Oprah Gets Street Named After Her...

After Australia getting Oprah's Signature O on their Landmark for her , I thought well.. I guess thats the biggest thing ever..but noo.. Oprah gets a street named after her...Woman, where do you stop?..lols...
Its Directly infront of Harpo studios where the show has been taped for 25 years...4500 episodes
Chicago Mayor Richard Daley honored Oprah Winfrey yesterday with her own street
Plus did anyone see her O Thank you Issue? Interviewed by her BFFF Gayle King
Read the bits of the interview below

Gayle: I have a very clear memory of the moment, I guess it was about 16 or 17 years ago, when it hit me that you weren't just hosting a talk show—that this thing you were creating was so much more. We were caught in a traffic jam in Racine, Wisconsin, because everyone was headed to the concert hall where you were speaking.

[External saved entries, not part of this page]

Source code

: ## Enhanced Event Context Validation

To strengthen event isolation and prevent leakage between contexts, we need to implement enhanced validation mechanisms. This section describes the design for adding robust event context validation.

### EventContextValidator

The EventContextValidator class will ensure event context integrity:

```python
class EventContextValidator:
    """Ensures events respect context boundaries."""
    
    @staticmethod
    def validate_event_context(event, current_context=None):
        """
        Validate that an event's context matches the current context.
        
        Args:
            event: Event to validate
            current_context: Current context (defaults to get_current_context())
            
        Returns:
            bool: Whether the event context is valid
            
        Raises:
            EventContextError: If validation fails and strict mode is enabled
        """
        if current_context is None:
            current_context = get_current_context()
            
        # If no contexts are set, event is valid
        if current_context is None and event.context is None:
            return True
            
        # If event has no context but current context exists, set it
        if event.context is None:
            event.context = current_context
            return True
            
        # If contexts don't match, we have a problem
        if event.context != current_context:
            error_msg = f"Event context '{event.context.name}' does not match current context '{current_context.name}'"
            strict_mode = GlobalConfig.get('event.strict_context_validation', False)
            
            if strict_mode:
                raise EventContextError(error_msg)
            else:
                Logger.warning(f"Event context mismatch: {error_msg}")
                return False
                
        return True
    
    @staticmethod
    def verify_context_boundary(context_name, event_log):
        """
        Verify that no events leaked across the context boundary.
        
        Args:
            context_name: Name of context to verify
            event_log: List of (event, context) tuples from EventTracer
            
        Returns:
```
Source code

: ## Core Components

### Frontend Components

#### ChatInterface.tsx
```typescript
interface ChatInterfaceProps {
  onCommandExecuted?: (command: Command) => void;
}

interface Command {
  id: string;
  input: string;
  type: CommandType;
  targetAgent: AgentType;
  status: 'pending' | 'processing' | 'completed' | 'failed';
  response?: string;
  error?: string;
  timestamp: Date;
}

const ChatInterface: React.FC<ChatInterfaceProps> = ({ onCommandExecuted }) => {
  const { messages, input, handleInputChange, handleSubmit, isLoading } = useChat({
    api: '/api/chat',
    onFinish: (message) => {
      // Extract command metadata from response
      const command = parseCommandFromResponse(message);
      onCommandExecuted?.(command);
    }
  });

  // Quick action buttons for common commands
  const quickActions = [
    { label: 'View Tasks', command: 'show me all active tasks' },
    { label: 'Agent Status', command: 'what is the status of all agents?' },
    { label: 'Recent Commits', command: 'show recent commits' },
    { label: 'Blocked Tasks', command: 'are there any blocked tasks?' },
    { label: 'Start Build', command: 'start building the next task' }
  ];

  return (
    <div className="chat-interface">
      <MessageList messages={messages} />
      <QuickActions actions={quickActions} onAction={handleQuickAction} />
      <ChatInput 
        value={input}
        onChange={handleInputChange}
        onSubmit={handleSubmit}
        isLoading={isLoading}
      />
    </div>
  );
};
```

Oprah: Oh, I remember that. We pull up to the place, the cops are lined up in double rows, and you
go, "What's happening here? Who's here? Who's here? " And I go, "I am, you nitwit! " [Laughter] 
  

Oprah: “The first few years when the staff was still less than 12 people, I used to hang out with them because we were doing live shows, and we’d be done by 10 a.m. We had four people in four chairs, and that was it. Those were the days where I’d be the one taking the lunch order. I would walk around asking, ‘Okay, is it gonna be Taco Bell today, or are we doing Wendy’s?’ And then we’d go out and party at night.”
Gayle: Without giving the story away, why does [an upcoming episode] symbolize what the show means to you?

Oprah:
 It speaks to the essence of what the show has tried to say all these years: that you are not the product of your circumstances. You are a composite of all the things you believe, and all the places you believe you can go. Your past does not define you. You can step out of your history and create a new day for yourself. Even if the entire culture is saying, “You can’t.” Even if every single possible bad thing that can happen to you does. You can keep going forward.”
Gayle: Is there anything you’ll miss from the office?…Is there an object you’ll want to hang on to?
Oprah: The one thing I’ll take is the statue of Sojourner Truth that Jamie Foxx gave me for my birthday last year…Even in my youth, she was the historical figure I most identified with. Because even though she was born a slave, she was able to speak. She could communicate with people from all different backgrounds. She could speak to the most disenfranchised groups, and she could also speak to Congress. She was invited to the White House by Lincoln. Jamie didn’t know that I’d been reciting her “Ain’t I a Woman?” speech my whole life, or that when I die, I want to go out like a comet in the sky, which is something she said about her own life. But he gave me that statue, and it will come with me when I go.
Gayle: …do you regret having told [people about your past]?
Oprah: I don’t regret having talked about my life. The show has been my therapy…I’ve never had a day’s therapy, but I’ve had many days of listening to really excellent therapists, starting with Dr. Phil, who is beyond excellent at what he does.
Gayle: It is cringe-y when I see [shows from that period when you had a bunch of controversial things on] now, because it’s so foreign to what you do. And who you are.

Oprah: Well, my intention is always to do good. That’s how I’ve evolved personally, and also how I think the show has evolved. And those intentions have come back to me multi-millionfold. I genuinely feel appreciated and loved by this audience that has grown up with me. Which, for me, is a huge, huge, huge accomplishment. Because I grew up feeling the opposite of that. Feeling a void, as a little girl, feeling that really nobody loved me. So to be surrounded by this, that is what I’m going to feel. And when you see the tears on the last show, that’s what those tears will be about. Those tears will not be about sadness.